In Moscow he became friends with Burgess, an extreme and grisly example of the Etonian as colourful rebel. Like many people of his generation, reared on Cyril Connolly’s Enemies of Promise, Jeremy found failure more interesting than success. He was set up in Moscow by the KGB, with the usual photographic evidence of his depravity, though this can scarcely have been a surprise as he never concealed his homosexuality or apparently modified his promiscuous conduct. By all accounts he immediately informed the SIS of the situation (though, fearing the sack, not his strait-laced employers at the Telegraph) and they encouraged him to go along with the KGB. What began as a game must have seemed like a nightmare, and he appears to have been cruelly manipulated by the Intelligence Services of three countries. Faulks finds no reason to doubt, however, that the actual cause of his death was ugly and prosaic – liver failure due to acute alcoholism. The inference is that the terrible new pressures had brought about an even greater consumption of booze, though as before he proved capable of functioning professionally despite being almost perpetually drunk.

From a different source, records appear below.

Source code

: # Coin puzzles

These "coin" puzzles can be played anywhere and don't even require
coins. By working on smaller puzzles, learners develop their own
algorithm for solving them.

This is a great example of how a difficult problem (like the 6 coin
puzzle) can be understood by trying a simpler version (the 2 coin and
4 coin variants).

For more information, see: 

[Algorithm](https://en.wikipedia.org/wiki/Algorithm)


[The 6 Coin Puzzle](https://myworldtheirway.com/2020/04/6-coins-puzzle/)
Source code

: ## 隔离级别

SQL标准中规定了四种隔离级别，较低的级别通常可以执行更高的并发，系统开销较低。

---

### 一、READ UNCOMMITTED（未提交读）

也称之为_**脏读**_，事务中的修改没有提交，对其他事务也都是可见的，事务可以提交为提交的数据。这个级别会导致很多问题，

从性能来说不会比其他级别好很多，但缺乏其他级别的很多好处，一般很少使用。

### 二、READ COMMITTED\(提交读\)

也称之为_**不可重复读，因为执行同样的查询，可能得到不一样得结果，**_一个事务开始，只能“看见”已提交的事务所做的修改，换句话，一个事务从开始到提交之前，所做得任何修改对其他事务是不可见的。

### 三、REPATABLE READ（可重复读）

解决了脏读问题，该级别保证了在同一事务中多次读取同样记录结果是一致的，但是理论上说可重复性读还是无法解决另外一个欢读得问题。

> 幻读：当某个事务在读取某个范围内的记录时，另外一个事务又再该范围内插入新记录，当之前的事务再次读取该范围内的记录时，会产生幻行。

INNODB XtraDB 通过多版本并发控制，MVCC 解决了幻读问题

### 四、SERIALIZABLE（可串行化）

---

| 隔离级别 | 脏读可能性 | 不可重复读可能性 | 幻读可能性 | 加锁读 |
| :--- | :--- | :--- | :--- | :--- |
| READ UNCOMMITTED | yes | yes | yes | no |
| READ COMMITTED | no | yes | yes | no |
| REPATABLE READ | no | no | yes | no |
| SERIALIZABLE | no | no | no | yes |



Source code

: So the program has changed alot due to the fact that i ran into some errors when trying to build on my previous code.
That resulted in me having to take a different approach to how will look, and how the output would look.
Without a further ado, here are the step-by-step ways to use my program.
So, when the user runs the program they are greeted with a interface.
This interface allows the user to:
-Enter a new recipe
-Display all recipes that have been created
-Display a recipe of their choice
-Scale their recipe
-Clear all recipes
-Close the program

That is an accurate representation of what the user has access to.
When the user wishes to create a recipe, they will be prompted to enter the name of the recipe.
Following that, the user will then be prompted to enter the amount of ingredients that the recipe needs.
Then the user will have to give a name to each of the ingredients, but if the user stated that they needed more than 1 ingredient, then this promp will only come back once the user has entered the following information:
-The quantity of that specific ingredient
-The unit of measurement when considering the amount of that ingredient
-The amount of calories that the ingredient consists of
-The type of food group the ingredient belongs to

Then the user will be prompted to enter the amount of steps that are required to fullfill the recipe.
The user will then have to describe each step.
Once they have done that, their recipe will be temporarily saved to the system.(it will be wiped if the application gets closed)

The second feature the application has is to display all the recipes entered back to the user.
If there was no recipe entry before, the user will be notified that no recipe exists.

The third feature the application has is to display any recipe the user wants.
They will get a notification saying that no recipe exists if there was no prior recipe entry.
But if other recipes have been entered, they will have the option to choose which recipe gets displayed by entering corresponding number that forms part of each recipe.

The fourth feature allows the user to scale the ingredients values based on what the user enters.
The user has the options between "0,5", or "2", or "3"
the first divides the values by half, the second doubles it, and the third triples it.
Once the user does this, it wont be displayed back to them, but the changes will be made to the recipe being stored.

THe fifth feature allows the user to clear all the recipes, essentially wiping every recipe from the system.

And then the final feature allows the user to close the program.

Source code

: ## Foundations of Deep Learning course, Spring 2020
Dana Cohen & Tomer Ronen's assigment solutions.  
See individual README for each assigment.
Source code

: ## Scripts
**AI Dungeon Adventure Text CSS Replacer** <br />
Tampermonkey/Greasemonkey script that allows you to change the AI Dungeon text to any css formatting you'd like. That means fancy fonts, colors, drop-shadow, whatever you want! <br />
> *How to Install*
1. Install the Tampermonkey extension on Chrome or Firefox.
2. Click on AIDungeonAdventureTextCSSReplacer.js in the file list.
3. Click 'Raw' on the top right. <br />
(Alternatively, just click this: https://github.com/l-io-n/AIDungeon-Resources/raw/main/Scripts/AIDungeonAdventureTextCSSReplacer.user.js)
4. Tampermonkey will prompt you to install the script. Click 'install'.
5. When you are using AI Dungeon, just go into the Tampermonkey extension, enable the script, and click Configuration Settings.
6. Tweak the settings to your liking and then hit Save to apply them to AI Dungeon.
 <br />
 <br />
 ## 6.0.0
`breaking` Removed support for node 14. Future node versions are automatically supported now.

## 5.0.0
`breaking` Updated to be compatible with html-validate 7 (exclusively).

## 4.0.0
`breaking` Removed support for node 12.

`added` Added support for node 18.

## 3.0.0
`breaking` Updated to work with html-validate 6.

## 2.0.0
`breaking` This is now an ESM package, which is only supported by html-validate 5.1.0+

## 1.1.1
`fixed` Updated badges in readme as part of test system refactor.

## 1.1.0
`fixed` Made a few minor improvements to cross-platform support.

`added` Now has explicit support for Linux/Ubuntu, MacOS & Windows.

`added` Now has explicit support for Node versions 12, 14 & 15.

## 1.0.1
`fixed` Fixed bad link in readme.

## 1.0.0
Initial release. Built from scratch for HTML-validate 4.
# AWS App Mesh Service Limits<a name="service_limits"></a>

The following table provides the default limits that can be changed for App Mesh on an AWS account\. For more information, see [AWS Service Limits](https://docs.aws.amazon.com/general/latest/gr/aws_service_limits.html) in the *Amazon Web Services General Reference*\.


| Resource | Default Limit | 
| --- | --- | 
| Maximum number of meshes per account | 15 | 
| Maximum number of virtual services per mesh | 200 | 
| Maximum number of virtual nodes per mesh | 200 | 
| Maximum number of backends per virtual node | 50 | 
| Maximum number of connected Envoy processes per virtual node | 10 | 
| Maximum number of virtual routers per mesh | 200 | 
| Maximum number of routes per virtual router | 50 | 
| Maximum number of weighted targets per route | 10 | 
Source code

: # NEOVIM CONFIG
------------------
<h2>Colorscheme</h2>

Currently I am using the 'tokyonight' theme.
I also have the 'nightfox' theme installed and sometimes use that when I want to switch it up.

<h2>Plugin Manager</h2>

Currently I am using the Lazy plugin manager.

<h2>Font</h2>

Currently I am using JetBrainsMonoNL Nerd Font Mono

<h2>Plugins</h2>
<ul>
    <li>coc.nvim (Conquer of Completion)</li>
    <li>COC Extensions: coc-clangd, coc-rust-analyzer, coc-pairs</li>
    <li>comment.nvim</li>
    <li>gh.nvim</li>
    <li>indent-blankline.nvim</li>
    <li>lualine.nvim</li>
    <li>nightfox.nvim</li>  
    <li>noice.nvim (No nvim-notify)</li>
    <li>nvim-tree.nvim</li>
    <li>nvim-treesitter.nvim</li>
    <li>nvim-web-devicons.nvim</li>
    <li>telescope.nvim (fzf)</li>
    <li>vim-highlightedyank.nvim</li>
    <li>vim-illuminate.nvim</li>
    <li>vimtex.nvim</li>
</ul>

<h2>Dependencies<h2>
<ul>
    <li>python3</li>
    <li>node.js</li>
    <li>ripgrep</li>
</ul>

There is much that remains puzzling about Jeremy’s life and death. And not just things like why he got married, or what secrets of any value he could ever have been privy to. There is little doubt that he failed to foresee the consequences out there in the so-called real world of his fascination with espionage as a comic ritual and of his open profession of gayness as a political gesture of defiance against bourgeois conformity. There is another way of looking at his life, however, which I put forward only tentatively, and that is to see Jeremy as acting out what many people believed, but didn’t dare, or care, to practise. Turning recklessness into a philosophy and a style, he behaved as if life truly was absurd, as if suicide was a serious option, and nothing really did matter beyond a certain point. What others see as the proper subject for a book or play, he made the improper subject of a life.